For much of the past year, leveraged loan investors have been pushovers. Now, they're showing signs of pushing back.
Money managers have demanded better terms on a spate of deals this week. Just today, Del Frisco Restaurant Group had to pay up when it borrowed a $310 million loan, agreeing to get just 95 cents from lenders for every dollar of debt it ultimately has to pay back, one of the steepest discounts seen this year. And underwriters have had to "flex," or boost rates, on 15% of the leveraged loan deals they were syndicating to lure investors through Thursday, data compiled by Bloomberg show. That's the worst since 2015, when oil prices were nosediving and credit markets broadly sold off as they braced for Fed tightening.
The market is still strong by many measures, but cracks may be developing in one of the best performing fixed-income markets in the U.S. this year. The pipeline of loans linked to acquisitions for syndication after the Sept. 3 Labor Day holiday is about twice the size of last year's, with about $27 billion of loans teed up as of last week, so supply is likely to be strong.
Some money managers are waking up to the fact that credit risk is relatively high for all kinds of corporate debt now, said Mike Collins, senior investment officer at PGIM Fixed Income, which manages $717 billion. PGIM is an arm of Prudential Financial Inc.
"More speculative businesses are being financed in the loan market, high-yield bond market, and investment-grade market for that matter," Collins said. "Markets are rightly pushing back on riskier transactions."
With the Federal Reserve hiking rates, money managers have piled into investments like loans, which pay higher interest as central banks tighten, and into bundles of loans known as collateralized loan obligations. That demand has lifted the size of the U.S. leveraged loan market to around $1.3 trillion — now larger than the high-yield bond market — and spurred some companies to take out loans instead of selling bonds.

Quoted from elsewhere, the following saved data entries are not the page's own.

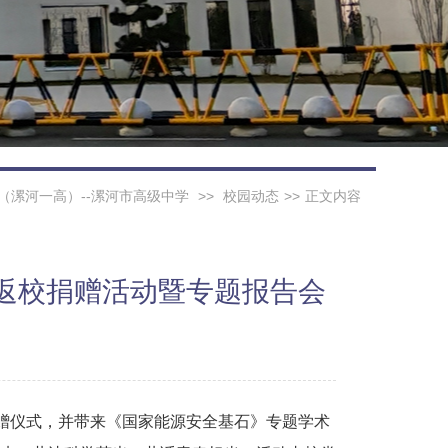
（漯河一高）--漯河市高级中学
>>
校园动态
>>
正文内容
返校捐赠活动暨专题报告会
捐赠仪式，并带来《国家能源安全基石》专题学术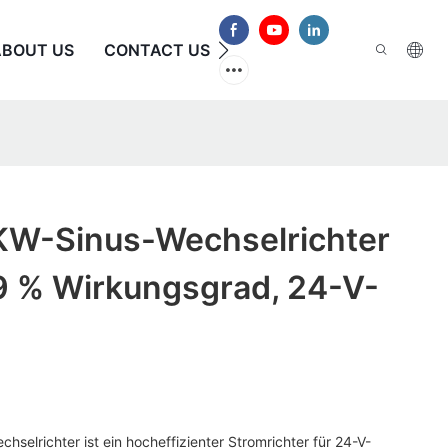
ABOUT US
CONTACT US
HÄUFIG GESTELLTE FRAG
KW-Sinus-Wechselrichter
9 % Wirkungsgrad, 24-V-
selrichter ist ein hocheffizienter Stromrichter für 24-V-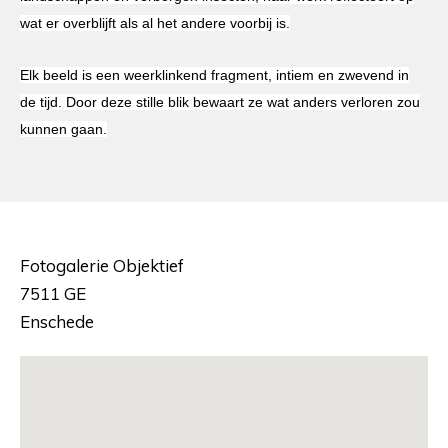
wat er overblijft als al het andere voorbij is.
Elk beeld is een weerklinkend fragment, intiem en zwevend in
de tijd. Door deze stille blik bewaart ze wat anders verloren zou
kunnen gaan.
Fotogalerie Objektief
7511 GE
Enschede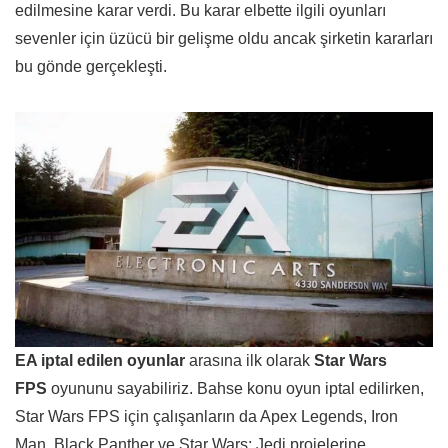
edilmesine karar verdi. Bu karar elbette ilgili oyunları
sevenler için üzücü bir gelişme oldu ancak şirketin kararları
bu gönde gerçekleşti.
EA iptal edilen oyunlar
arasına ilk olarak
Star Wars
FPS
oyununu sayabiliriz. Bahse konu oyun iptal edilirken,
Star Wars FPS için çalışanların da Apex Legends, Iron
Man, Black Panther ve Star Wars: Jedi projelerine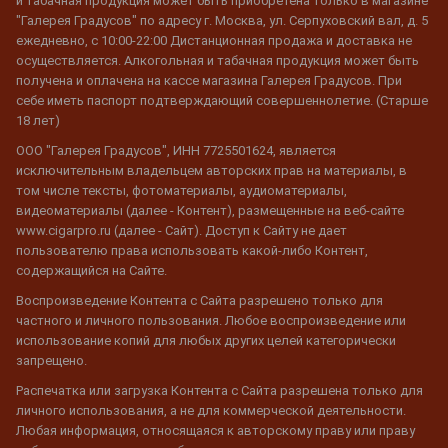
и табачная продукция может быть приобретена только в магазине
"Галерея Градусов" по адресу г. Москва, ул. Серпуховский вал, д. 5
ежедневно, с 10:00-22:00 Дистанционная продажа и доставка не
осуществляется. Алкогольная и табачная продукция может быть
получена и оплачена на кассе магазина Галерея Градусов. При
себе иметь паспорт подтверждающий совершеннолетие. (Старше
18 лет)
ООО "Галерея Градусов", ИНН 7725501624, является
исключительным владельцем авторских прав на материалы, в
том числе тексты, фотоматериалы, аудиоматериалы,
видеоматериалы (далее - Контент), размещенные на веб-сайте
www.cigarpro.ru (далее - Сайт). Доступ к Сайту не дает
пользователю права использовать какой-либо Контент,
содержащийся на Сайте.
Воспроизведение Контента с Сайта разрешено только для
частного и личного пользования. Любое воспроизведение или
использование копий для любых других целей категорически
запрещено.
Распечатка или загрузка Контента с Сайта разрешена только для
личного использования, а не для коммерческой деятельности.
Любая информация, относящаяся к авторскому праву или праву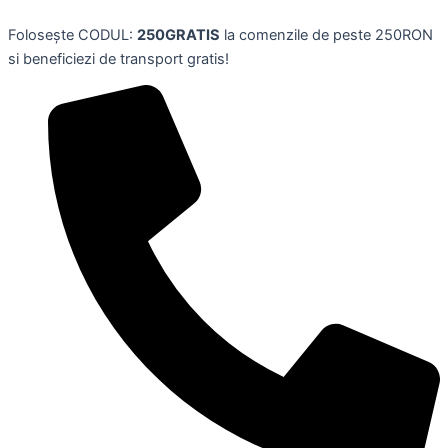
Skip
Folosește CODUL:
250GRATIS
la comenzile de peste 250RON
to
si beneficiezi de transport gratis!
content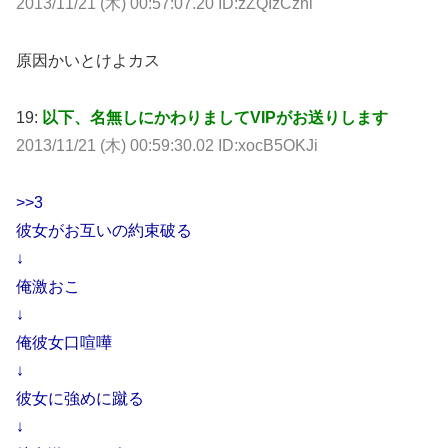
2013/11/21 (木) 00:57:07.20 ID:zZQIzCzhi
原因かいとけよカス
19:
以下、名無しにかわりましてVIPがお送りします
2013/11/21 (木) 00:59:30.02 ID:xocB5OKJi
>>3
彼女がお互いの約束破る
↓
俺激おこ
↓
俺彼女口喧嘩
↓
彼女に強めに蹴る
↓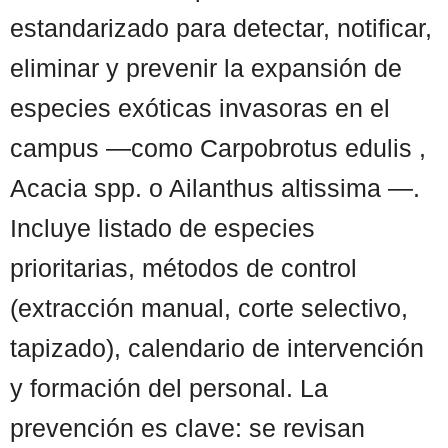
estandarizado para detectar, notificar,
eliminar y prevenir la expansión de
especies exóticas invasoras en el
campus —como Carpobrotus edulis ,
Acacia spp. o Ailanthus altissima —.
Incluye listado de especies
prioritarias, métodos de control
(extracción manual, corte selectivo,
tapizado), calendario de intervención
y formación del personal. La
prevención es clave: se revisan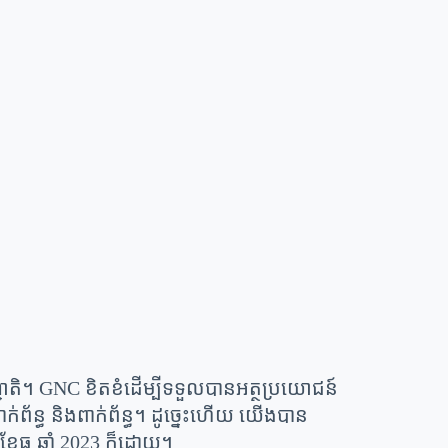
តិ។ GNC ខិតខំដើម្បីទទួលបានអត្ថប្រយោជន៍
ព័ន្ធ និងពាក់ព័ន្ធ។ ដូច្នេះហើយ យើងបាន
ធ្នូ ឆ្នាំ 2023 ក៏ដោយ។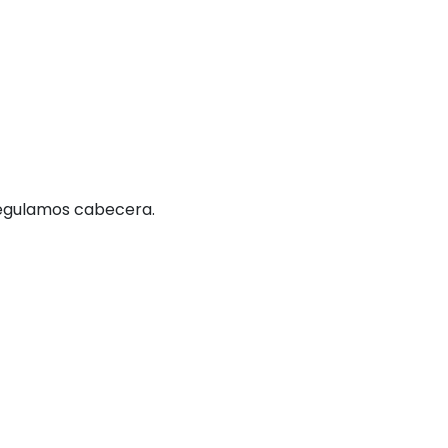
egulamos cabecera.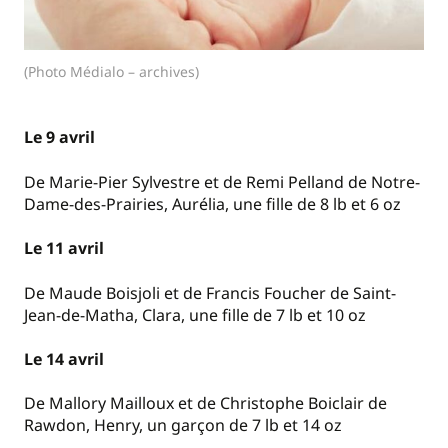
(Photo Médialo – archives)
Le 9 avril
De Marie-Pier Sylvestre et de Remi Pelland de Notre-
Dame-des-Prairies, Aurélia, une fille de 8 lb et 6 oz
Le 11 avril
De Maude Boisjoli et de Francis Foucher de Saint-
Jean-de-Matha, Clara, une fille de 7 lb et 10 oz
Le 14 avril
De Mallory Mailloux et de Christophe Boiclair de
Rawdon, Henry, un garçon de 7 lb et 14 oz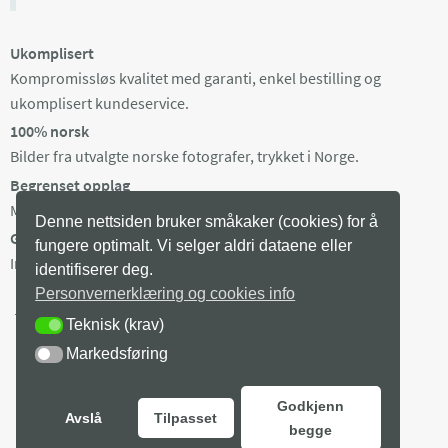
Ukomplisert
Kompromissløs kvalitet med garanti, enkel bestilling og
ukomplisert kundeservice.
100% norsk
Bilder fra utvalgte norske fotografer, trykket i Norge.
Begrenset opplag
Maks 100 eksemplarer av hvert bilde, trykket på bestilling.
Denne nettsiden bruker småkaker (cookies) for å
Gratis frakt i Norge
fungere optimalt. Vi selger aldri dataene eller
Ingen minstepris. Produksjonstid 3-8 arb dager + levering.
identifiserer deg.
Personvernerklæring og cookies info
Teknisk (krav)
TEKNISK (KRAV)
Markedsføring
MARKEDSFØRING
Godkjenn
Avslå
Tilpasset
begge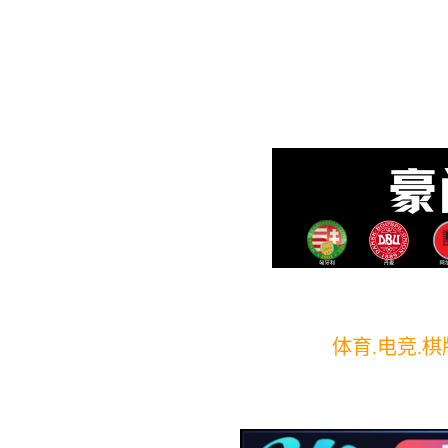
专注汽车
温控类
传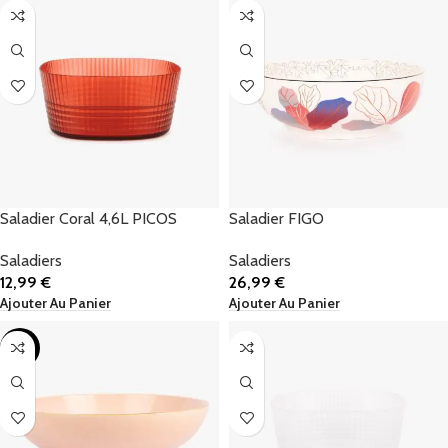
Saladier Coral 4,6L PICOS
Saladier FIGO
Saladiers
Saladiers
12,99
€
26,99
€
Ajouter Au Panier
Ajouter Au Panier
-50%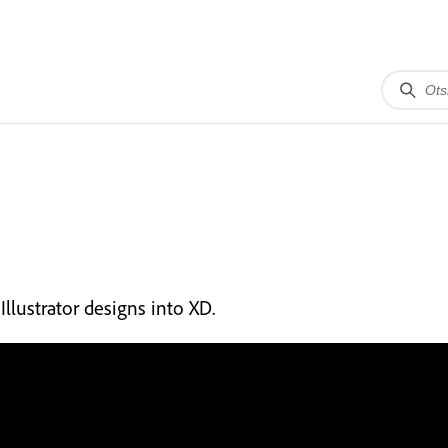
llustrator designs into XD.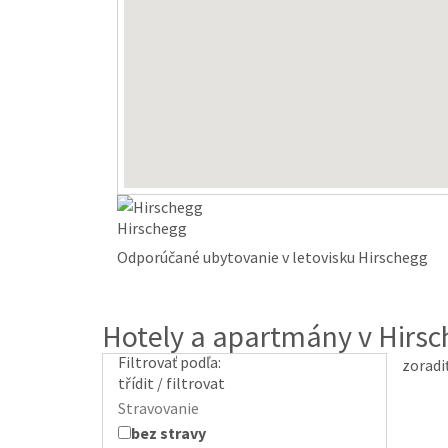
Hirschegg
Odporúčané ubytovanie v letovisku Hirschegg
Hotely a apartmány v Hirs
Filtrovať podľa:
zoradi
třídit / filtrovat
Stravovanie
bez stravy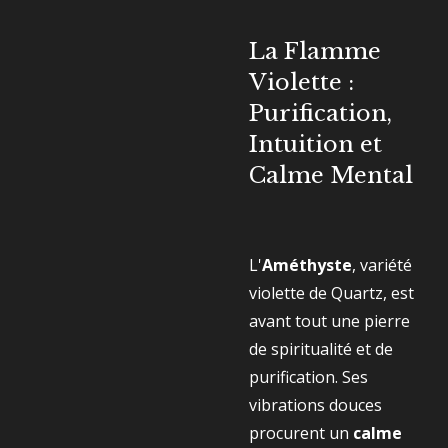
La Flamme
Violette :
Purification,
Intuition et
Calme Mental
L'
Améthyste
, variété
violette de Quartz, est
avant tout une pierre
de spiritualité et de
purification. Ses
vibrations douces
procurent un
calme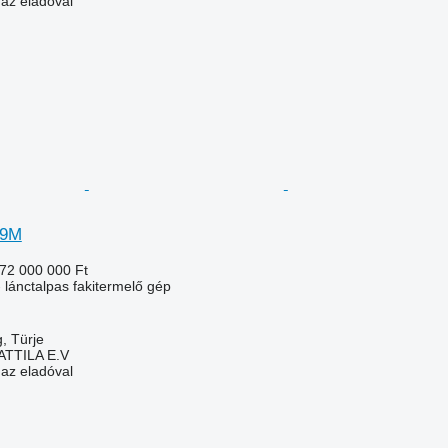
 az eladóval
59M
72 000 000 Ft
 lánctalpas fakitermelő gép
, Türje
ATTILA E.V
 az eladóval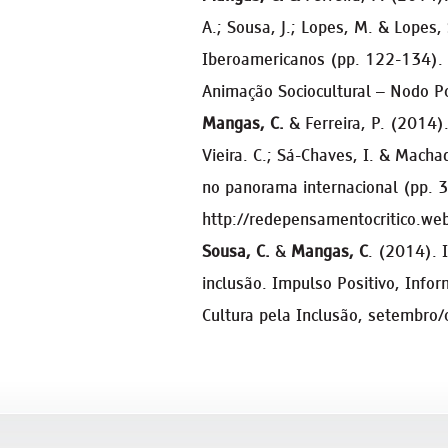
A.; Sousa, J.; Lopes, M. & Lopes,
Iberoamericanos (pp. 122-134). 
Animação Sociocultural – Nodo P
Mangas, C.
& Ferreira, P. (2014).
Vieira. C.; Sá-Chaves, I. & Macha
no panorama internacional (pp. 3
http://redepensamentocritico.we
Sousa, C.
&
Mangas, C
. (2014). I
inclusão. Impulso Positivo, Info
Cultura pela Inclusão, setembro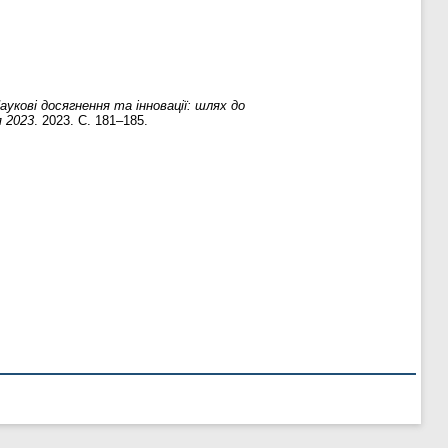
аукові досягнення та інновації: шлях до
я 2023
. 2023. С. 181–185.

"Companies that really should be coming to the high-yield market and issuing at 6, 7, 8% yields are going to the loan market because the financing is much cheaper there," Gershon Distenfeld, co-head of fixed income at AllianceBernstein LP, said on Bloomberg TV.
Reversing Trend?
That trend may reverse as the Fed shows signs of being closer to the end of its rate hiking process, said Matt Toms, chief investment officer of fixed income at Voya Investment Management.